Bryn and I have talked for a long time about the idea of "making your own opportunities".  Basically, since work is hard to come by and so valuable at this stage of an operatic career, it's very useful to be able to create your own performance opportunities; ie by producing an opera yourself.  This has been something I've considered doing for some time now, but magically the "bass advantage" has kept me busy enough that it hasn't been necessary.  For sopranos of course, it's a whole different story.

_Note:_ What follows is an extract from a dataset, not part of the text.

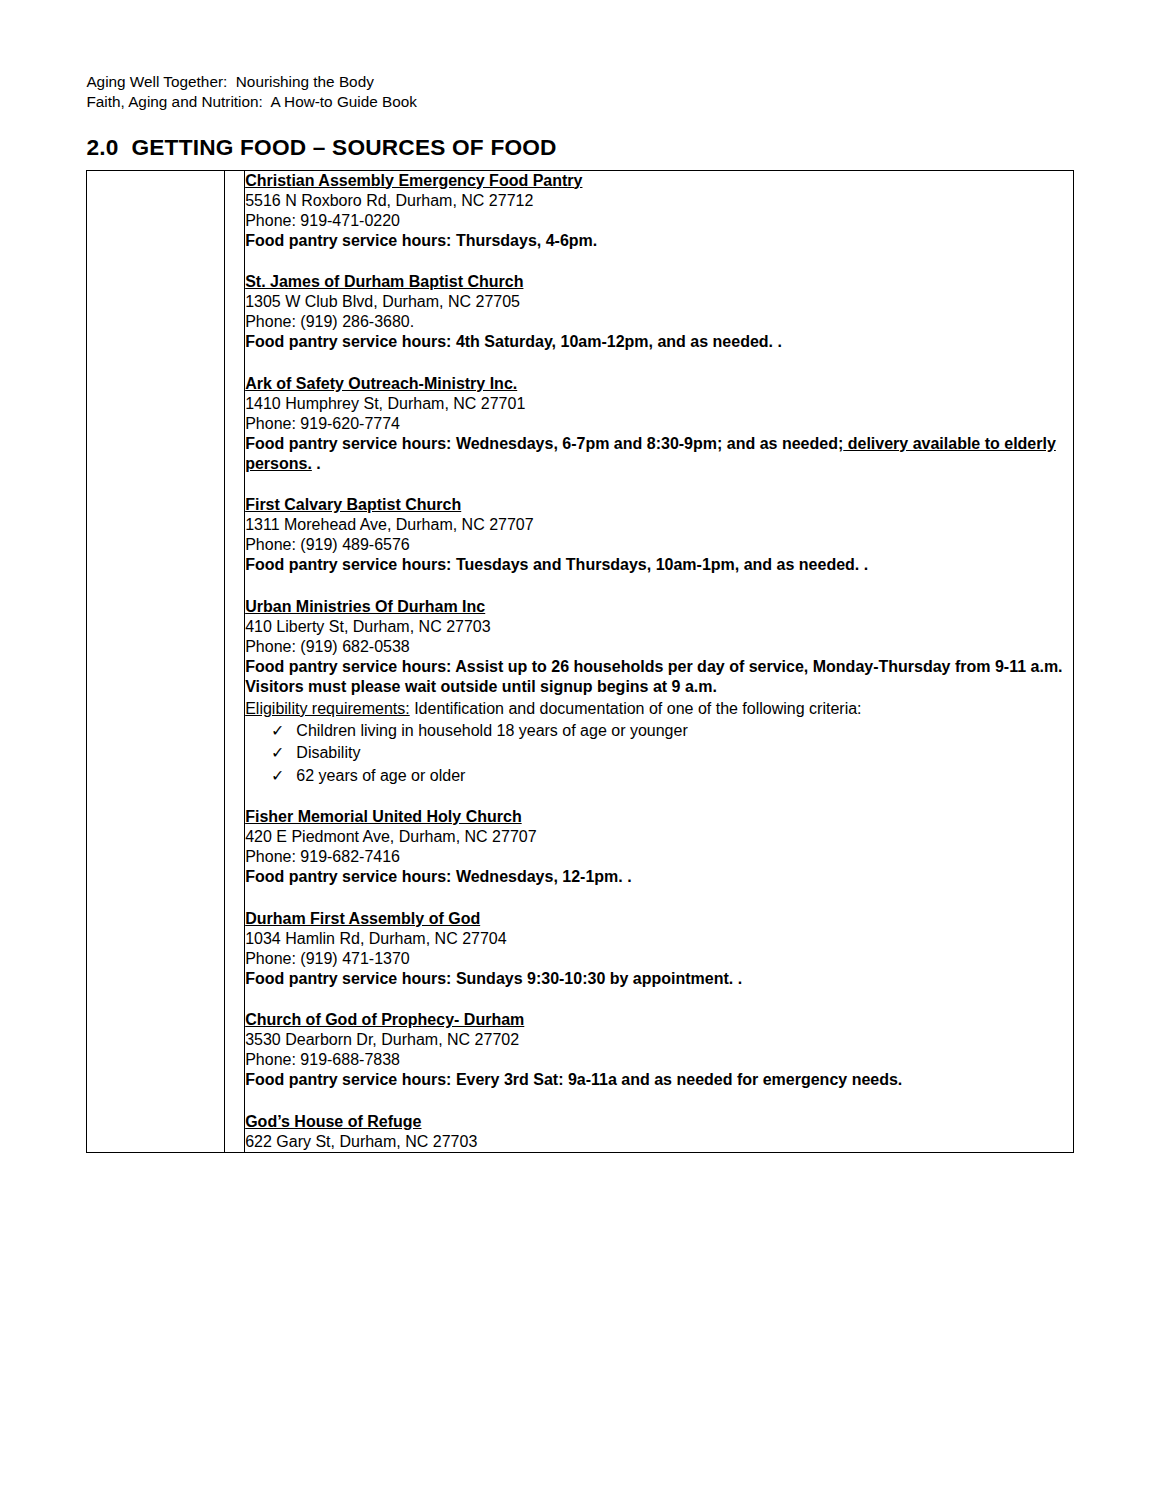Aging Well Together: Nourishing the Body
Faith, Aging and Nutrition: A How-to Guide Book
2.0 GETTING FOOD – SOURCES OF FOOD
| | | Christian Assembly Emergency Food Pantry 5516 N Roxboro Rd, Durham, NC 27712 Phone: 919-471-0220 Food pantry service hours: Thursdays, 4-6pm. St. James of Durham Baptist Church 1305 W Club Blvd, Durham, NC 27705 Phone: (919) 286-3680. Food pantry service hours: 4th Saturday, 10am-12pm, and as needed. . Ark of Safety Outreach-Ministry Inc. 1410 Humphrey St, Durham, NC 27701 Phone: 919-620-7774 Food pantry service hours: Wednesdays, 6-7pm and 8:30-9pm; and as needed; delivery available to elderly persons. . First Calvary Baptist Church 1311 Morehead Ave, Durham, NC 27707 Phone: (919) 489-6576 Food pantry service hours: Tuesdays and Thursdays, 10am-1pm, and as needed. . Urban Ministries Of Durham Inc 410 Liberty St, Durham, NC 27703 Phone: (919) 682-0538 Food pantry service hours: Assist up to 26 households per day of service, Monday-Thursday from 9-11 a.m. Visitors must please wait outside until signup begins at 9 a.m. Eligibility requirements: Identification and documentation of one of the following criteria: Children living in household 18 years of age or younger Disability 62 years of age or older Fisher Memorial United Holy Church 420 E Piedmont Ave, Durham, NC 27707 Phone: 919-682-7416 Food pantry service hours: Wednesdays, 12-1pm. . Durham First Assembly of God 1034 Hamlin Rd, Durham, NC 27704 Phone: (919) 471-1370 Food pantry service hours: Sundays 9:30-10:30 by appointment. . Church of God of Prophecy- Durham 3530 Dearborn Dr, Durham, NC 27702 Phone: 919-688-7838 Food pantry service hours: Every 3rd Sat: 9a-11a and as needed for emergency needs. God’s House of Refuge 622 Gary St, Durham, NC 27703 |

So Bryn took it upon herself to put together a production this year.  Miami University doesn't do a spring opera (turns out this year is a semi-exception, but that's another story), so she knew many of the singers there would be available - and of course, she would never want for a bass!   Together with one of her closest friends (who was looking for a role to prepare for her own graduate work), Bryn spent months putting together a production of Handel's Giulio Cesare.

It is a fully staged production with chamber orchestra, directed by Bryn's teacher, Alison Acord.  Roles are played by our colleagues at Miami, and of course, by your humble blogger.  It goes  up at the Oxford Art Gallery on April 21st of this year.

All this to explain that we started rehearsal last week, and I've been learning ever more about ancient Egyptian history.  I play Ptolomy XIII (Theos Philopator), Cleopatra's younger brother, her husband, and king of Egypt.  This character is, at the time of the opera, about 15 years old, historically.  This presents me with some new challenges.

As a bass, 99% of the characters you have to play are older men.   The youngest in the popular repertoire is definitely Colline - who is my age, at youngest.  Consequently, I've spent plenty of time learning how to act "old".  Your center of gravity shifts, you have a different style of motion, you don't move as much, in fact.  Character traits for old people can be things like a tremor, a limp... things that definitely don't work with a younger character.

So here I am, throwing out all those old physicalizations to find new ones.  Some things are easy -your center of gravity for instance, is much further forward as a young man than as an old one.  I get to fidget with this role, but I have yet to decide how.  One thing I like to do is to find small characteristic 'tics' for a role.  These tics can be directly associated with the character's position in the show (Sparafucile the assassin absent-mindedly fidgeting with his knife), or they can be personality-based (high priest Sarastro breathing through his nostrils when he's trying to keep his control).  These things can act as anchor points for the audience - a visible reinforcement of who this person is.

 But what do I do for a young man?  A young, brat king, what's more?  I'm still working on it... will keep you all posted!